At her age, I’m sure I knew nothing of patience and the graceful way to handle frustration with one’s self. I could not possibly make her understand that now; she is still in a different age, that age where she cannot seem to wait to get from here to there, that age where she cannot wait to act all grown up when in fact she is still very far from it. I can only try to explain patience and frustration and respect and obedience in ways I know she can grasp. Like how Jesus always spoke in a  gentle manner and how He says children should respect and obey their parents. How she would feel if she bought someone lots of clothes only for that person to tell her she had no clothes to wear, or that they were not stylish enough or nice enough.

I held her and stayed beside her as she cried and begged, until she fell asleep from exhaustion. I was tired myself, an emotional kind of tired. I almost did not want to leave for the show anymore. Was I being too hard? Should I have gone easier on her? But I know also that to be effective I must be consistent. But still the whole drama of the night did not rest easy in the heart.
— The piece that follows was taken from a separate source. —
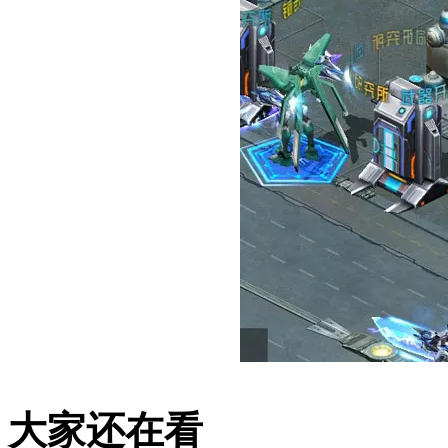
大家还在看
Tonight I am reminded of how difficult it is to be a parent. To be given the privilege to love, from conception and birth, this little person fully, unconditionally, and yet be concurrently tasked with molding him/her to be a kind, compassionate person, mindful of other people’s needs and feelings.

It feels a lot like being stretched and pulled from opposite ends, wanting to love and give all that you can yet knowing that, sometimes, a “no” must be heard. Maybe in time, she will know and appreciate what Mommy meant, even if it had to come with a little pain in her little heart.

I think of my little Juliana, who is really not so little anymore, and her many sweet ways. I remember how she always pulls me by the hand towards my closet to make me choose my favorite top or my favorite shawl or hairclip. How she puts them in the many pretty boxes she keeps from presents we receive, how she carefully wraps them using my pretty wrapping paper, attaching a card with an illustration of two girls that look alike except that one is taller and the other smaller (me and her obviously) and an “I love you, Mommy.” She wraps my favorite things and gives them to me as gifts knowing that I like them. I look at the first shelf on my desk, tacked along the perimeter with drawings she made, illustrations interspersed with her loopy handwriting that says “I love you Mommy” or “To Mommy.” I think of the cupcake she brought home from school for me the day before, which I now hold in my hand. How we argued tonight and the other times before that.

I  try to rise above all those memories as I eat carefully, lovingly, the almost hardened piece of cupcake, knowing that as a mommy tonight will not be the last time I will be feeling this torn over the whole loving and disciplining and obedience thing. And at this point I really, really feel like crying myself.